Source text:
▽

Case ID: sw2d_480/html/0196-01.html
Source: Caselaw Access Project
Author: {"author": "MORRISON, Judge.", "license": "Public Domain", "url": "https://static.case.law/"}
Date Created: 2024-08-24T03:29:51.129683

Douglas A. CHAIRES, Appellant, v. The STATE of Texas, Appellee.
    No. 44717.
    Court of Criminal Appeals of Texas.
    March 29, 1972.
    Rehearing Denied June 7, 1972.
    
      Earl L. Yeakel, III, Wallace A. McLean, Austin, for appellant.
    Robert O. Smith, Dist. Atty., Herman Gotcher and Michael J. McCormick, Asst.
    Dist. Attys., and Jim D. Vollers, State’s Atty., Austin, for the State.
   OPINION

MORRISON, Judge.

The offense is possession of marihuana; the punishment, fifteen (15) years.

Civilian employees of Braniff Airways and the air terminal testified that the appellant and two young women arrived in company with each other at the airport shortly before a flight to Washington, D. C., was scheduled to depart. The appellant carried a grey suitcase and each woman had one white suitcase and a footlocker. While issuing the tickets and baggage checks an attendant detected the odor of marihuana coming from appellant’s baggage. He followed the baggage to the baggage room and pushed the sides of the appellant’s suitcase together, creating a bellows effect, which produced a strong odor of marihuana. He then smelled the other luggage on the baggage cart and also detected an odor of marihuana escaping from the womens’ luggage. He pried open the corner of the footlockers and was able to see cellophane bags, and further clearly detected the odor of marihuana. Another agent unlocked appellant’s suitcase and found it filled with plastic bags containing a grassy substance which he identified as marihuana. The agents then called their superior who, in turn, called the Austin police. Captain Gann of the narcotic section arrived shortly before the plane was due to depart. The bags in question had been put aboard the plane, but Gann and airport officials boarded the plane, examined the bags and after confirming the fact that they contained marihuana arrested appellant and the two women.

Appellant’s first six grounds of error relate to the failure of the court to charge in accordance with Article 38.23, Vernon’s Ann.C.C.P. Appellant’s contention is predicated upon the assumption that the evidence raised an issue as defined in paragraph 2 of said Article. The appellant did not testify and offered only evidence that he had not heretofore been convicted of a felony.

△

Data entries
▽

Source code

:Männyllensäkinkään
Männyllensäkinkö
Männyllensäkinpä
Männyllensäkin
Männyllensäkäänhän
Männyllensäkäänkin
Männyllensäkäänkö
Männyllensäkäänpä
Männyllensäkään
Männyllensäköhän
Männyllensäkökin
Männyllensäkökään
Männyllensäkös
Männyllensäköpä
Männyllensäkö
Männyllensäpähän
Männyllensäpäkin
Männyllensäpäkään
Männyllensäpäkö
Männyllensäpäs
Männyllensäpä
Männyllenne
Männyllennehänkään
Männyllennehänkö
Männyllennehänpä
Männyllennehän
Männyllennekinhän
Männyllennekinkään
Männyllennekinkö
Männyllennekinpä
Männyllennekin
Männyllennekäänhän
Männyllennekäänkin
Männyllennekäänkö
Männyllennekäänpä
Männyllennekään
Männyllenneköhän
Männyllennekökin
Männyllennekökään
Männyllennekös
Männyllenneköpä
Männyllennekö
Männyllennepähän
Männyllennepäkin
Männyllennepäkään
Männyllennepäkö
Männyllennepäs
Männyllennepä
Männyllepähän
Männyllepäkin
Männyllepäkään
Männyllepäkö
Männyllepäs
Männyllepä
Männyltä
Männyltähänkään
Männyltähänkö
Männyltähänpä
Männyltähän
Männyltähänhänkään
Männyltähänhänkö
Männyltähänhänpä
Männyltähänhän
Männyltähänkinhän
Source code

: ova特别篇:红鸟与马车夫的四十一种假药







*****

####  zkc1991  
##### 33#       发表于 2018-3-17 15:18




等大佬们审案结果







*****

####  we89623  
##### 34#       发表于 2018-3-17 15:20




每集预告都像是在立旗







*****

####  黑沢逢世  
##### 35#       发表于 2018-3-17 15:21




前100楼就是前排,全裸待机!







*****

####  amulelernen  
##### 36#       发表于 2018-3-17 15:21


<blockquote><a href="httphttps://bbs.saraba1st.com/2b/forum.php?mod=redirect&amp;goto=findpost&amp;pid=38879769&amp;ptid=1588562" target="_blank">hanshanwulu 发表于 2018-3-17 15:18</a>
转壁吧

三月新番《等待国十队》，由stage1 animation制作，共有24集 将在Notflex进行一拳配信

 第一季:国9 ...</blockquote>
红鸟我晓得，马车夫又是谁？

△

What to do:
a) Report how many lines of the records contain the string "blockquote", treating uppercase and lowercase letters as different.
b) Extend the court opinion on the marihuana possession appeal, picking up right after its last sentence.
The text and the records are independent of each other.

Responses:
a) 2

b)
After the Braniff employees, by sight and smell, determined that the bags contained marihuana, and reported their findings to the police, the police, upon seeing the bags and smelling the contraband, clearly had probable cause to seize the luggage and to arrest the offenders. There is no evidence to dispute these facts and, therefore, no issue for the jury’s determination. Jones v. State, Tex.Cr.App., 458 S.W.2d 654; Corbitt v. State, Tex.Cr.App., 445 S.W.2d 184.

Appellant’s first grounds of error are overruled.

Appellant’s remaining ground of error is that the court erred in admitting the suitcases and trunks containing marihuana on the ground that they were recovered pursuant to an illegal search. He claims that there were actually two searches; one by airline officials and one by police, and that both were illegal.

Appellant first contends that the airline officials were acting in concert with the police. The evidence indicates that the Braniff agents, on their own initiative, suspected the presence of marihuana and made a discovery inspection which sustained their initial suspicions after which they alerted the police. Appellant’s reliance on Corngold v. United States, 9 Cir., 367 F.2d 1, is misplaced. In that case, custom officials followed a suspected shipper of contraband to the airport and, after the shipper left, requested the carrier’s agents to open the containers. In Gold v. United States, 378 F.2d 588, the Ninth Circuit Court of Appeals in dealing with a similar situation distinguished Corngold, supra, and concluded, as we do here, that the initial search of the luggage by airline officials was not undertaken at police request but was an independent investigation by the carrier for its own purpose. Clearly, the police did not open, induce the opening of, or participate in the opening of the appellant’s baggage necessary to bring him within the Corngold, supra, rule. United States v. Averell, D.C., 296 F.Supp. 1004; State v. Wolfe, 5 Wash.App. 153, 486 P.2d 1143. Recently in Yantis v. State, 476 S.W.2d 24 (1972) we overruled appellants’ contention that under the circumstance presented there, a private party was acting in the role of a police agent.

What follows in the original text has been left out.